Einsamkeit hat viele Gesichter. Manche Menschen sitzen alleine in ihrer Wohnung, ihnen fehlt jemand zum Reden. Andere leben mit einem Partner zusammen, haben Freunde und Kinder, fühlen sich aber trotzdem einsam. Einsamkeit kann jeden treffen, zum Beispiel, wenn ein liebgewonnener Mensch stirbt. Alter allein ist kein Risikofaktor, auch wenn viele Menschen Angst davor haben, später einmal einsam zu sein. Hoffnungslos ausgeliefert muss man sich diesem Zustand aber nicht fühlen. "Einsame Menschen gibt es in jedem Alter", sagt Mechthild Niemann-Mirmehdi, die am Gerontopsychiatrischen Zentrum der Charité im St. Hedwig-Krankenhaus in Berlin arbeitet. "Oft ist es nicht das Alter, das zu Einsamkeit führt, sondern die Biografie", ergänzt Prof. François Höpflinger, Soziologe an der Universität Zürich. Wer sich zum Beispiel über Jahrzehnte nur auf den Partner konzentriert und keine Freundschaften pflegt, laufe Gefahr, irgendwann einsam zu sein. Aber auch Menschen, die nur für den Job leben, riskieren, als Rentner einsam zu werden.Hinzu kommt, dass Umbrüche im Leben zu Gefühlen von Einsamkeit führen können.

Es ist ein Irrglaube, dass nur alleinstehende Menschen einsam sind. "Man kann unter vielen Menschen einsam sein, wenn man sich nicht zugehörig fühlt", sagt Bohn. "Einsamkeit trotz Geselligkeit, selbst Einsamkeit zu zweit, kann mehr weh tun, als allein und einsam zu sein", erklärt Niemann-Mirmehdi.

"Tun Sie Dinge, die Sie schon immer einmal tun wollten oder gerne wieder tun würden.
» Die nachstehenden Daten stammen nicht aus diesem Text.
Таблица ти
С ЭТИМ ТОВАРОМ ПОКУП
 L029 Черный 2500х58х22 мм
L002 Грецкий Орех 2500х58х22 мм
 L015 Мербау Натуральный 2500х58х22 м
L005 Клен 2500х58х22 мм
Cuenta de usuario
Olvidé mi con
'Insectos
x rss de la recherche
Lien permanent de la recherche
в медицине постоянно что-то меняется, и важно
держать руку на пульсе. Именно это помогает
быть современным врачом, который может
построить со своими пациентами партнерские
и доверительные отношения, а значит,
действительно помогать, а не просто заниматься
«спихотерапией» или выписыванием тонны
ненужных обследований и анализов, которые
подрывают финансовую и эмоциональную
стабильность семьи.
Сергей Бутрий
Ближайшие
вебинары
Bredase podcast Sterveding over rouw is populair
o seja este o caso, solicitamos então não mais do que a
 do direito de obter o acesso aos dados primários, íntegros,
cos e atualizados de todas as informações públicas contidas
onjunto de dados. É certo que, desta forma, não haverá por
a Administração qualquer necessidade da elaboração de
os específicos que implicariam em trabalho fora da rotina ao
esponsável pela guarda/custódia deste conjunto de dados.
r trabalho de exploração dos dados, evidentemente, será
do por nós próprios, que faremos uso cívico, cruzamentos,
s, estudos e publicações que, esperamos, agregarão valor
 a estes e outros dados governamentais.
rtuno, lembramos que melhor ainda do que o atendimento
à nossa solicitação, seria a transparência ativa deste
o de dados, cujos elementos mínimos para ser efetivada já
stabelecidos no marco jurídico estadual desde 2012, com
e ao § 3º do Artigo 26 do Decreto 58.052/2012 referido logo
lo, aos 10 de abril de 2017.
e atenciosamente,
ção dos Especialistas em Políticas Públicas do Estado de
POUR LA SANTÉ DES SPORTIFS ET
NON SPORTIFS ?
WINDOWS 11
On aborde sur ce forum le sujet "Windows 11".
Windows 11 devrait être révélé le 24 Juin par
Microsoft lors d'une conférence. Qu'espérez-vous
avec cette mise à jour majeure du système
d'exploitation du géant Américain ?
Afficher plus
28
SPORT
Wagen Sie sich an Neues heran", rät Niemann-Mirmehdi. Und wenn man sich trotzdem einsam fühlt? "Dann versuchen Sie, damit umzugehen", rät Bohn. "Akzeptieren Sie, dass die Einsamkeit im Moment zu Ihrem Leben dazugehört und sorgen Sie gut für sich." Das können kleine Handlungen sein: Wer gerne draußen ist, der kann das Fenster öffnen und bewusst die frische Luft atmen. Und wer es gerne warm hat, dem tut vielleicht ein heißes Bad gut.

Setzt sich das Einsamkeitsgefühl fest, kann es sinnvoll sein, sich an eine telefonische Seelsorge, ein Krisentelefon oder an einen Arzt zu wenden.